Travail demandé:
1. D'après l'extrait sur la restauration scolaire, en quelle année l'interdiction des contenants alimentaires en plastique s'applique-t-elle aux collectivités de moins de 2 000 habitants ?
2. Relevez toutes les lois citées dans l'extrait sur la restauration scolaire.
3. Rédigez la suite de l'extrait sur la restauration scolaire à partir de sa dernière phrase.

La seconde mesure importante de la loi «Egalim » prévoit l’interdiction de l’utilisation de contenants alimentaires de cuisson, de réchauffe et de service en plastique au 1er janvier 2025 (ou 2028 pour les collectivités de moins de 2 000 habitants). De surcroît, la loi «Climat et résilience » a rendu obligatoire la proposition d’un menu végétarien hebdomadaire dans les cantines, «avant même le terme de son expérimentation imposée par la loi Egalim, et sans évaluation de cette dernière », déplore Virginie Lanio, adjointe au maire de Meudon (92) et co-présidente du groupe de travail alimentation et restauration de l’AMF. Tout en instaurant une nouvelle expérimentation facultative sur un menu végétarien quotidien ! De son côté, la loi «Agec » du 10 février 2020 prévoit  des mesures pour lutter contre le gaspillage alimentaire et favoriser le don aux associations.

S’il y a consensus sur la volonté de proposer une alimentation plus saine et durable, les élus déplorent la fixation par le législateur d’objectifs très élevés dans des délais courts, sans tenir compte des difficultés pratiques (faiblesse de l’offre de produits répondant aux critères, difficultés d’approvisionnement, interrogation sur la viabilité des contenants alternatifs au plastique...), juridiques (traduction des nouvelles règles de composition des repas dans les cahiers des charges des marchés publics), financières auxquelles les collectivités se trouvent confrontées. Une enquête de l’AMF, réalisée en 2020 sur la restauration scolaire, a montré les difficultés rencontrées par les communes, surtout les plus petites, pour appliquer la loi «Egalim ».
 

II - Les difficultés sur le terrain

La problématique des approvisionnements. En dehors des produits bios, il y a concrètement peu de produits labellisés pouvant entrer dans le décompte des produits issus de filières «durables et de qualité ». Par ailleurs, compte tenu des principes du droit européen d’interdiction de la préférence locale, il reste compliqué de s’approvisionner en produits locaux dans le cadre de marchés publics.

Il existe des solutions (allotissements, sourcing), détaillées dans plusieurs guides : le Vade-mecum de l’AMF, publié dès 2016, encourage les élus qui s’engagent pour développer et préserver l’agriculture locale de qualité dans leurs territoires et mutualise les bonnes pratiques, que les collectivités bénéficient ou non d’un bassin de production. La «boîte à outils des acheteurs publics de la restauration collective » (Localim) du ministère de l’Agriculture et de l’Alimentation propose également des ressources.

Le coût de la transition. Pour contrebalancer le renchérissement des coûts engendré par le bio, il faut compenser par des économies (lutte contre le gaspillage alimentaire, réduction de la part des protéines animales…). Cela suppose inévitablement des changements d’organisation, de pratiques, voire d’infrastructures qui ne sont pas à la portée de toutes les communes, compte tenu des moyens dont elles disposent.

Données enregistrées:
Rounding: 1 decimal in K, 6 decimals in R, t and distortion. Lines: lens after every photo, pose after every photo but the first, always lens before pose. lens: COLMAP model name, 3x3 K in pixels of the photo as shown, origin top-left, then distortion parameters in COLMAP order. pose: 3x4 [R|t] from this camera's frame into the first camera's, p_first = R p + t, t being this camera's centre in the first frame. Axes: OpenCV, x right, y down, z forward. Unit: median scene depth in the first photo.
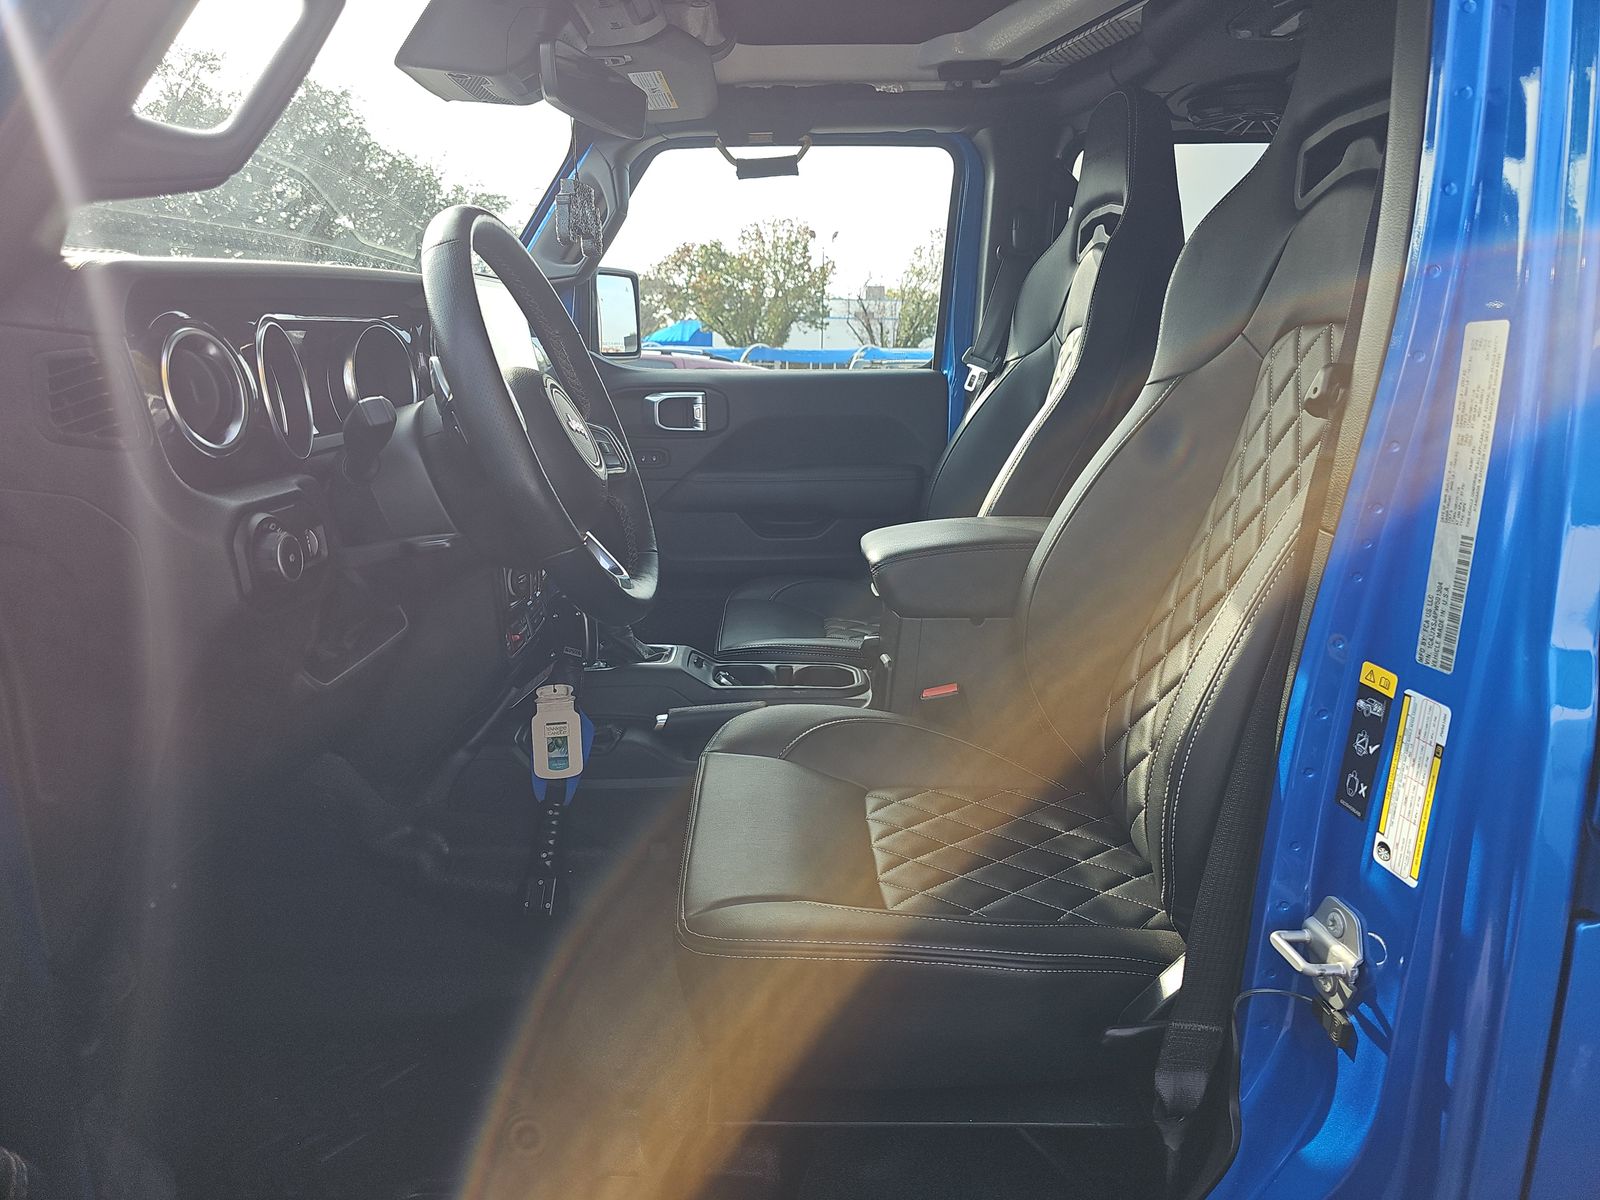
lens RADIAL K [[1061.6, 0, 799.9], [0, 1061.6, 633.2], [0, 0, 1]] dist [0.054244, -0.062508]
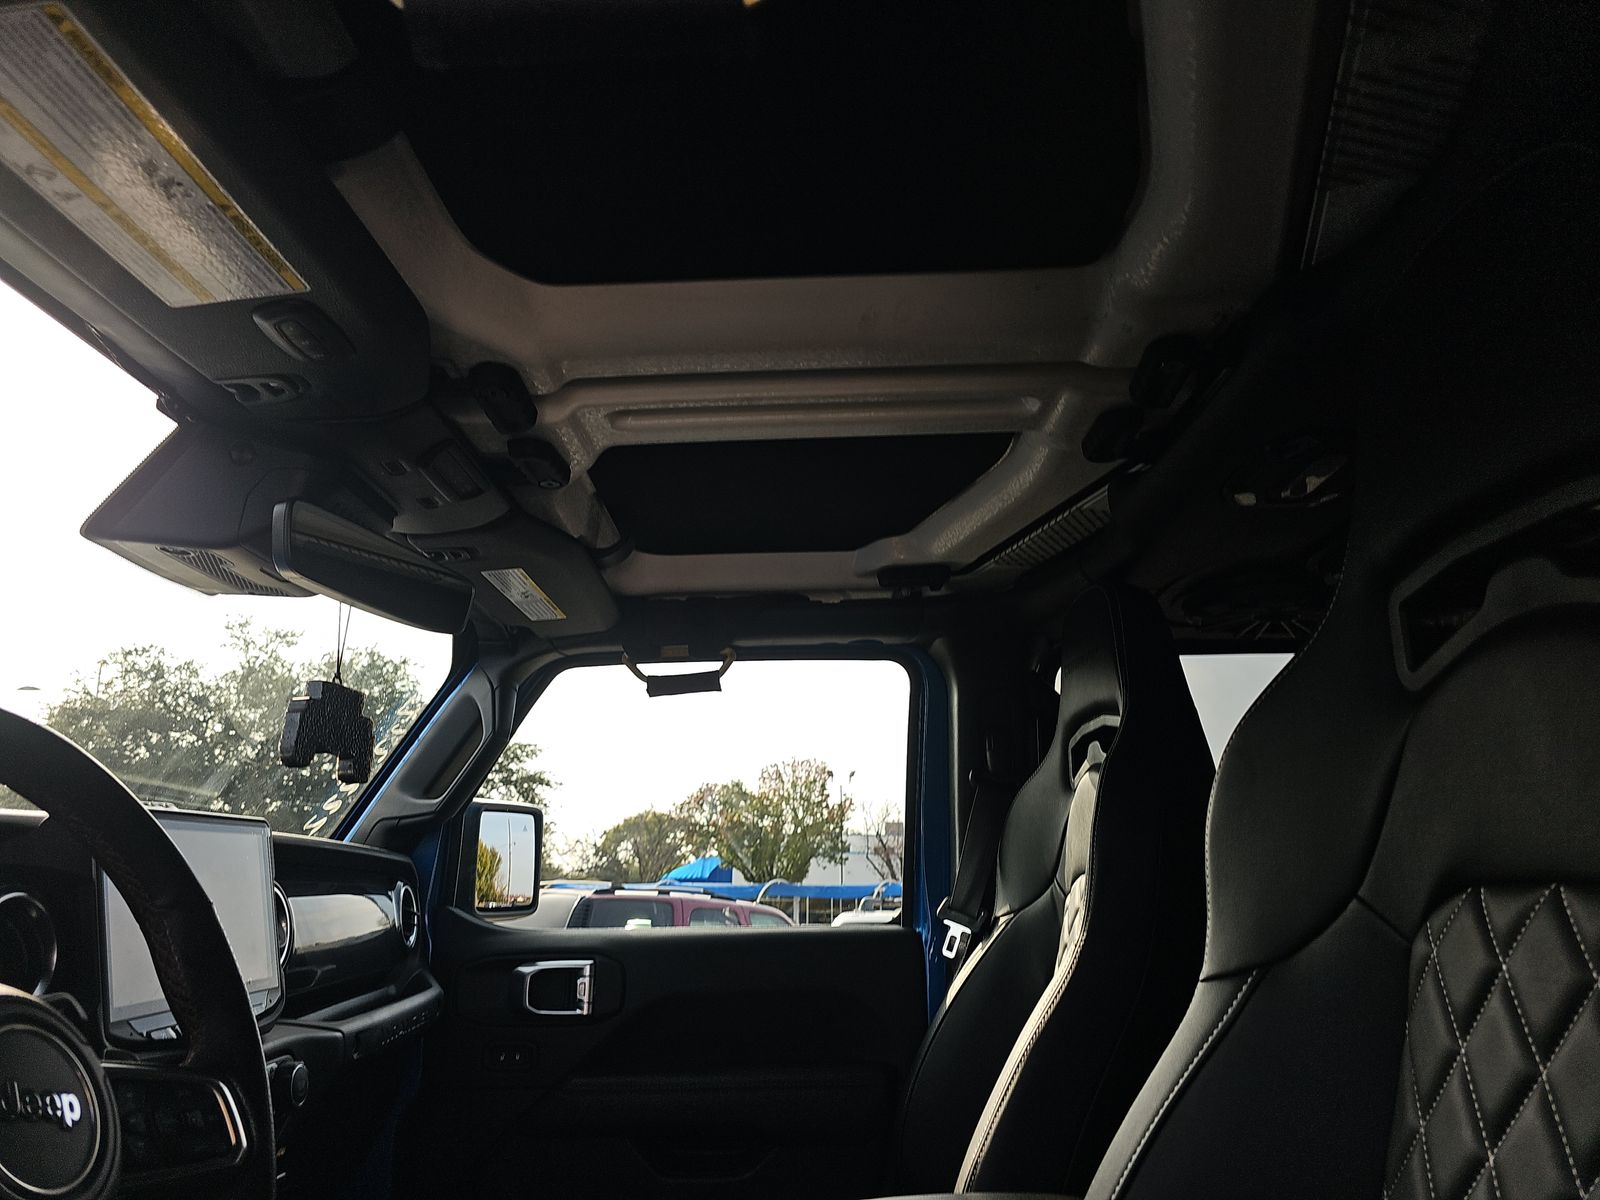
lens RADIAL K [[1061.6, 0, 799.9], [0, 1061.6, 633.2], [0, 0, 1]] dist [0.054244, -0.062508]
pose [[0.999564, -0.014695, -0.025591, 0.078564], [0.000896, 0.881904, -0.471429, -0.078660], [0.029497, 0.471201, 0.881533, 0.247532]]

Réponses par numéro:
1. En 2028.

2. La loi « Egalim », la loi « Climat et résilience » et la loi « Agec ».

3.
Dans le cadre du plan France Relance, le gouvernement a mis en place un dispositif de soutien financier aux petites communes (lire ci-dessous) mais l’AMF souhaite que les crédits débloqués bénéficient aux collectivités de toute taille. Pour pouvoir recevoir cette aide, les communes en difficulté sont invitées à adresser un dossier de demande à l’Agence de service et de paiement de leur région, chargée de l’instruction des dossiers et du financement des dossiers retenus. Une assistance téléphonique pour le montage des dossiers est mise à la disposition des communes de 13h30 à 17h00 (heure métropole) au numéro suivant : 0809 540 660 (coût d’un appel local).
 

France Relance : des crédits pour les cantines

Pour soutenir les ­cantines scolaires des petites communes, le plan France Relance a mis en place «un dispositif d’aides doté de 43,5 millions d’euros dès le mois de février » 2021, ­précise le gouvernement. Le dispositif, «prolongé jusqu’au 30 juin 2022 », permet notamment l’achat de matériel et d’équipements. Les communes bénéficiaires de la fraction cible de la dotation de solidarité rurale (DSR) peuvent en bénéficier, de même que les EPCI compétents, etl’ensemble des ­communes et EPCIde la Guadeloupe, la Guyane, la Martinique, Mayotte et de La Réunion.


III - Outils et ressources

La plateforme gouvernementale « Ma cantine » a été lancée début 2022. «Sa vocation est d’outiller les gestionnaires et cuisiniers en restauration collective et de leur fournir une assistance pour atteindre les objectifs fixés », explique Valérie Merle, référente nationale «alimentation et restauration collective » au ministère de l’Agriculture et de l’Alimentation.

La plateforme donne accès à un ensemble d’outils (plaquettes, guides, modèles de conventions, vidéos, affiches…). À retenir, notamment, les guides des marchés publics pour les acheteurs de la restauration collective en gestion directe (avril 2021, mis à jour à l’automne 2021) ou en prestations de services (novembre 2021).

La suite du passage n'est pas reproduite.